TNBC menjadi penyebab sekitar 10-20 persen kasus kanker payudara secara total dan menyerang wanita di bawah usia 40 tahun.  Menurut penelitian pada 2014, kejadian TNBC menjadi terbesar kedua di Indonesia di antara tipe kanker payudara lainnya dengan persentase 25 persen.

Gejala TNBC serupa dengan jenis kanker payudara lainnya, seperti benjolan baru di payudara atau ketiak, penebalan atau pembengkakan pada bagian payudara, iritasi atau lesung pipit pada kulit payudara, kulit kemerahan atau bersisik di area puting atau payudara. Bisa juga puting tertarik ke dalam atau nyeri di area puting, keluarnya cairan dari puting selain ASI, termasuk darah. Serta, perubahan ukuran atau bentuk payudara, ataupun nyeri di setiap area payudara.

Prof. DR. dr. Ami Ashariati, SpPD.-KHOM, menjelaskan saat kanker payudara didiagnosis melalui tes pencitraan dan biopsi, sel-sel kanker akan diteliti untuk fitur tertentu.


(TNBC cenderung sudah menyebar saat ditemukan, dan kemungkinan muncul kembali setelah dirawat lebih tinggi dibandingkan jenis kanker payudara lainnya. Foto: Ilustrasi. Dok. Freepik.com)


"Jika sel-sel kanker tidak memiliki reseptor estrogen atau progesteron, dan juga tidak memproduksi protein HER2, maka kanker ini dikategorikan sebagai jenis kanker payudara tripel negatif. Kanker ini sangat agresif sebab tumbuh begitu cepat dan dapat tumbuh kembali meski setelah diobati," ujarnya dalam Webinar Kanker Payudara, pada Kamis, 21 Oktober 2021. 

Lebih lanjut Prof.
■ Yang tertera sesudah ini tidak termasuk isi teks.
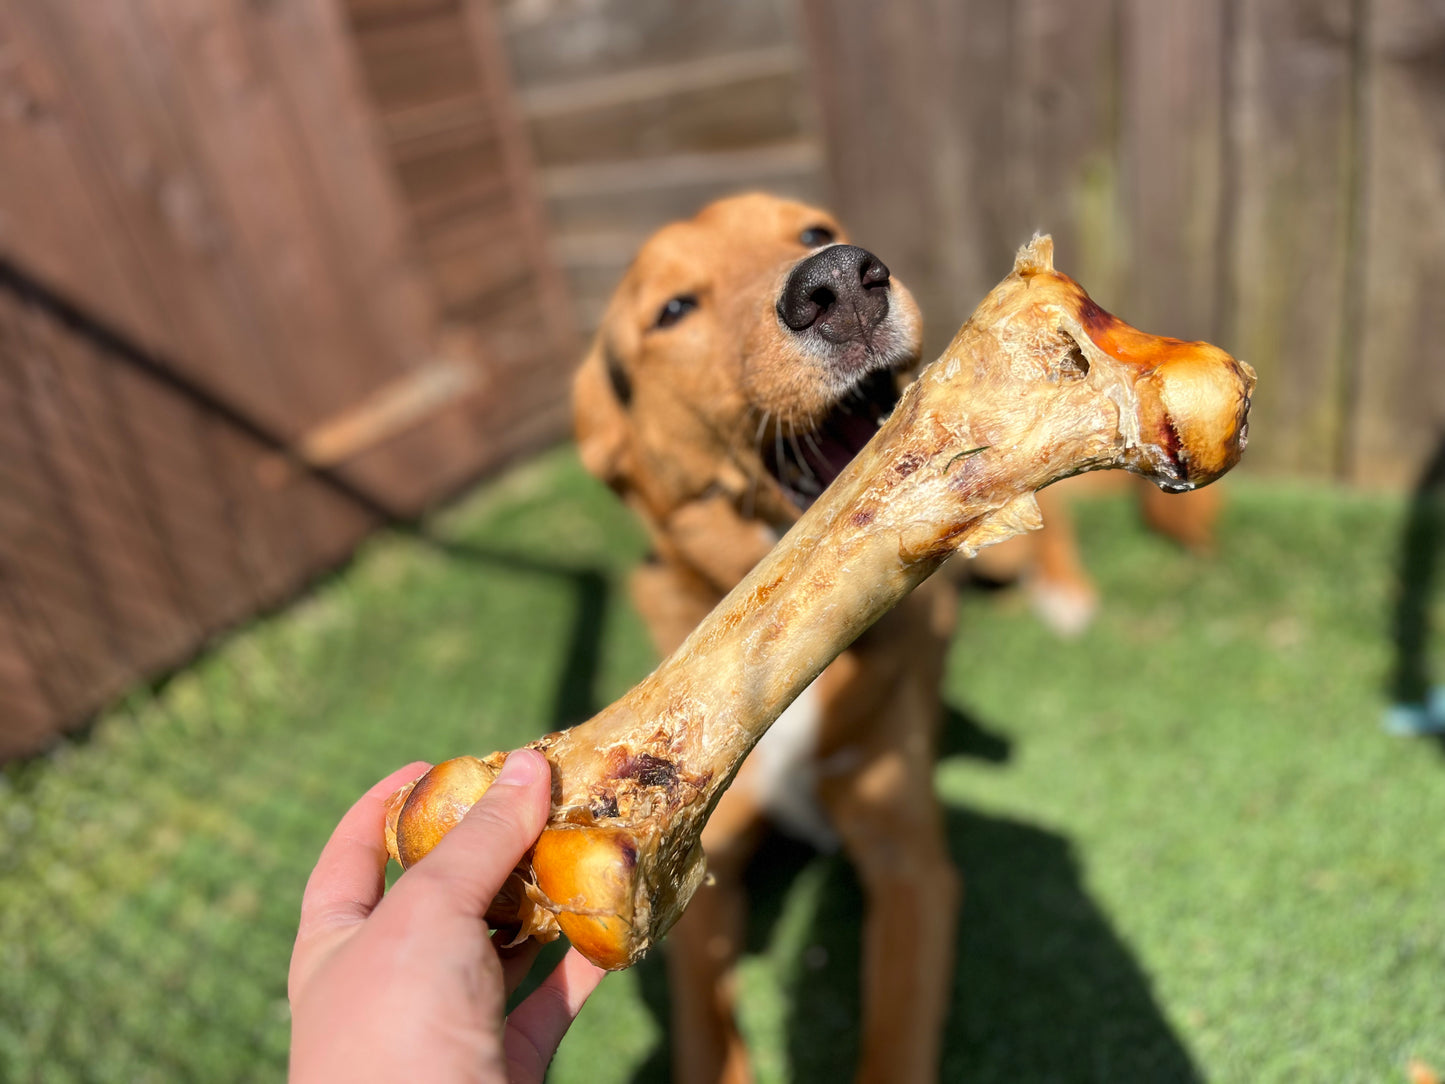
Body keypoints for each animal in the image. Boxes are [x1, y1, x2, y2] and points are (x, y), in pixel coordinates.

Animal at [572, 198, 959, 1084]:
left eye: (811, 233)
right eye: (674, 309)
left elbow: (894, 1046)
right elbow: (706, 1041)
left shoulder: (910, 865)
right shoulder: (696, 884)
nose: (840, 282)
Ami mengatakan bahwa modalitas pengobatan pada kanker payudara secara umum terdiri dari tiga hal pokok yaitu operasi, radiasi, dan terapi sistemik berupa kemoterapi, terapi hormonal, terapi target dan imunoterapi.

"Pemilihan modalitas pengobatan dengan mempertimbangkan banyak hal, tetapi ada dua hal yang penting yaitu stadium dan subtipe kanker payudara, baru kemudian faktor lain seperti usia dan penyakit penyerta lainnya," jelas Prof. Ami. 

Opsi pengobatan kanker payudara triple negatif stadium awal, lanjut atau metastasis pada prinsipnya sama dengan subtipe yang lain. Akan tetapi, masih sangat terbatas hasilnya karena mepunyai sifat tumbuh kembali lebih cepat walaupun sudah diobati dengan benar.